Entries taken from a collection
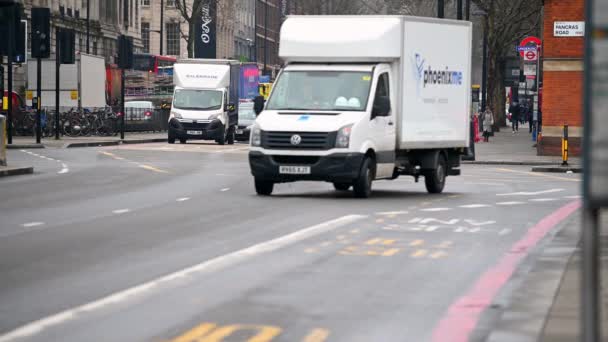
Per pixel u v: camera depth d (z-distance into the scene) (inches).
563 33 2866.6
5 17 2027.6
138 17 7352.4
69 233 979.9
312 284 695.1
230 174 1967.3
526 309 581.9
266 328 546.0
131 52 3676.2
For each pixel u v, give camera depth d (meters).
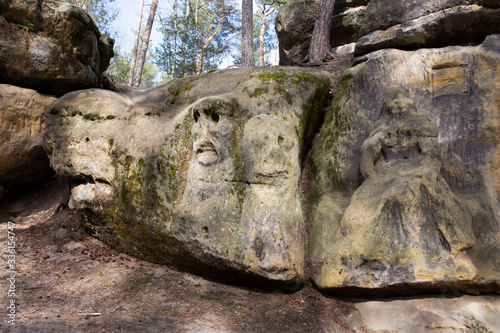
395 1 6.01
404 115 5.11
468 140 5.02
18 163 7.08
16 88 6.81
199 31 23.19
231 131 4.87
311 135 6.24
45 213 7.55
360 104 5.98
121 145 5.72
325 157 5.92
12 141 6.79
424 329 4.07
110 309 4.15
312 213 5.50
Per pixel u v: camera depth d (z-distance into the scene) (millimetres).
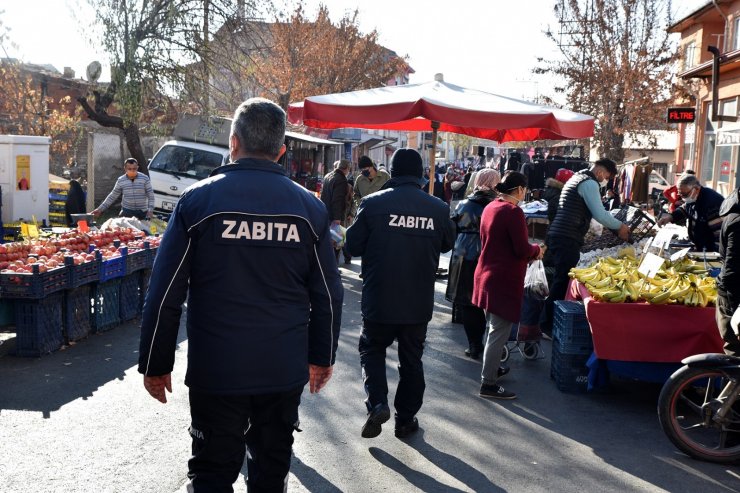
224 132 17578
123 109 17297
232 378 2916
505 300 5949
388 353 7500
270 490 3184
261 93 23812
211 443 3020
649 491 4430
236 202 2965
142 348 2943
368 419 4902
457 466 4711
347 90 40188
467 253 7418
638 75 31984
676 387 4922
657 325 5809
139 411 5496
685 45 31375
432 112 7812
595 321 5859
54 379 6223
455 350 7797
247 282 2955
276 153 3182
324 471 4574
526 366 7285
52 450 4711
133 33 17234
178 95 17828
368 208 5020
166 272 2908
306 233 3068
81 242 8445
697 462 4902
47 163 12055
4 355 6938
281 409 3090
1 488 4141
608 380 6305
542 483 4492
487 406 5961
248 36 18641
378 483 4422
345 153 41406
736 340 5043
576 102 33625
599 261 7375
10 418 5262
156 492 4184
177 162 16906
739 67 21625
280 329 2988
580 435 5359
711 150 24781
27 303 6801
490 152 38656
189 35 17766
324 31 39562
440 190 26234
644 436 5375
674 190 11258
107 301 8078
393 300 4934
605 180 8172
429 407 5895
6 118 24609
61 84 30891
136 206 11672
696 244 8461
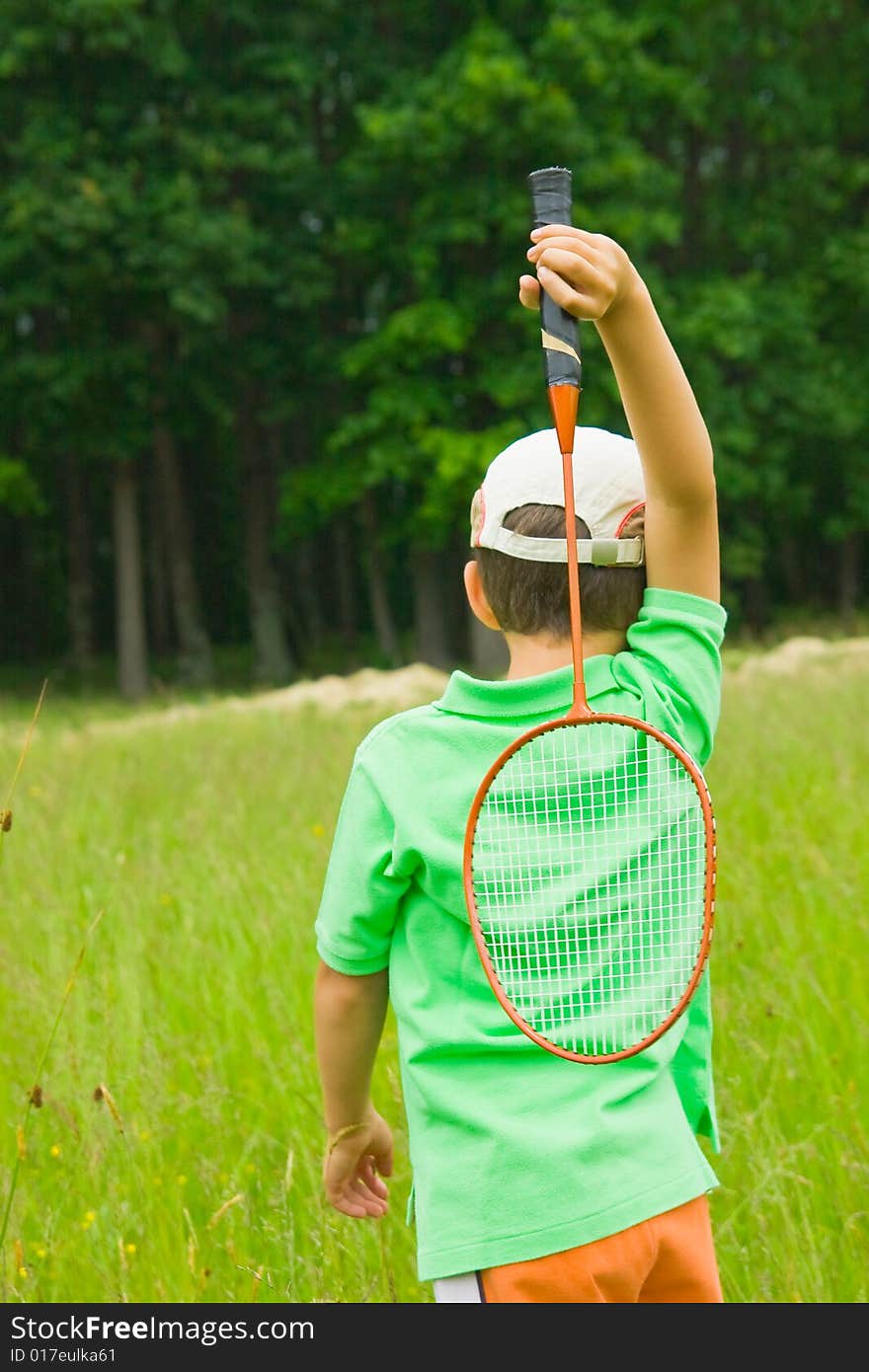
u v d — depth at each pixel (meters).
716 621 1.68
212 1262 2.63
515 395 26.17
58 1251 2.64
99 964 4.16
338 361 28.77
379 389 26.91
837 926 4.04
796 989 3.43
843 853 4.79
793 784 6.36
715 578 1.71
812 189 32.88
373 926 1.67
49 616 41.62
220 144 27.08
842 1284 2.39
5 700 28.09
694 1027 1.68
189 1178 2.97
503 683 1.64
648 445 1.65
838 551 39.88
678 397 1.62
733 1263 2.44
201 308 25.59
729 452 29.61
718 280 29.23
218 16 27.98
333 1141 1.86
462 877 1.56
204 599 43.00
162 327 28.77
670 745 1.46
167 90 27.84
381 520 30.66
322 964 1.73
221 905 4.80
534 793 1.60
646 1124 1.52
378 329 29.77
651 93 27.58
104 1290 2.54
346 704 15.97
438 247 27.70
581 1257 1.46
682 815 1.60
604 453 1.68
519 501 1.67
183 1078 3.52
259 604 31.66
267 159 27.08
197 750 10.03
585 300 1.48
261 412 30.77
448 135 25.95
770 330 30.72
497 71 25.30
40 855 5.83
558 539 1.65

■ Exercise ■
The answer must be the lines from the one containing "218 16 27.98" through the last line of the records, written out exactly; please include nothing more.

■ Exercise answer ■
218 16 27.98
333 1141 1.86
462 877 1.56
204 599 43.00
162 327 28.77
670 745 1.46
167 90 27.84
381 520 30.66
322 964 1.73
221 905 4.80
534 793 1.60
646 1124 1.52
378 329 29.77
651 93 27.58
104 1290 2.54
346 704 15.97
438 247 27.70
581 1257 1.46
682 815 1.60
604 453 1.68
519 501 1.67
183 1078 3.52
259 604 31.66
267 159 27.08
197 750 10.03
585 300 1.48
261 412 30.77
448 135 25.95
770 330 30.72
497 71 25.30
40 855 5.83
558 539 1.65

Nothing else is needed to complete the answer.